» **TASK INSTRUCTIONS**: Drop every picture, then repeat the records exactly.

» **RECORDS TO PROCESS**:

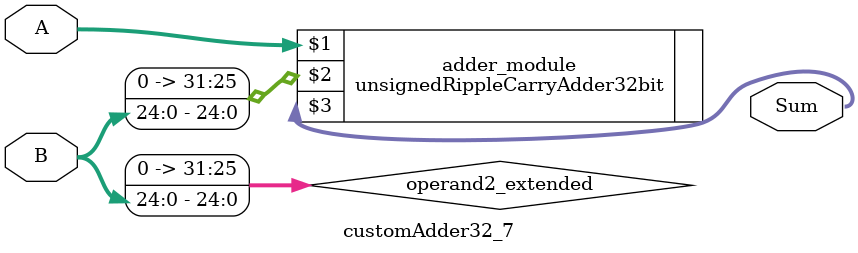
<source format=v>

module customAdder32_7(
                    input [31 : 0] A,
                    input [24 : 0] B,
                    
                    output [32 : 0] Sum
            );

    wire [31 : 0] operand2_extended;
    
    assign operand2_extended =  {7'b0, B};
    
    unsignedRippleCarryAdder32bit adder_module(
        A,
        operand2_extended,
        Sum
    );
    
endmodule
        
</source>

» **RESULT FOR THIS TASK**:
<source format=v>

module customAdder32_7(
                    input [31 : 0] A,
                    input [24 : 0] B,
                    
                    output [32 : 0] Sum
            );

    wire [31 : 0] operand2_extended;
    
    assign operand2_extended =  {7'b0, B};
    
    unsignedRippleCarryAdder32bit adder_module(
        A,
        operand2_extended,
        Sum
    );
    
endmodule
        
</source>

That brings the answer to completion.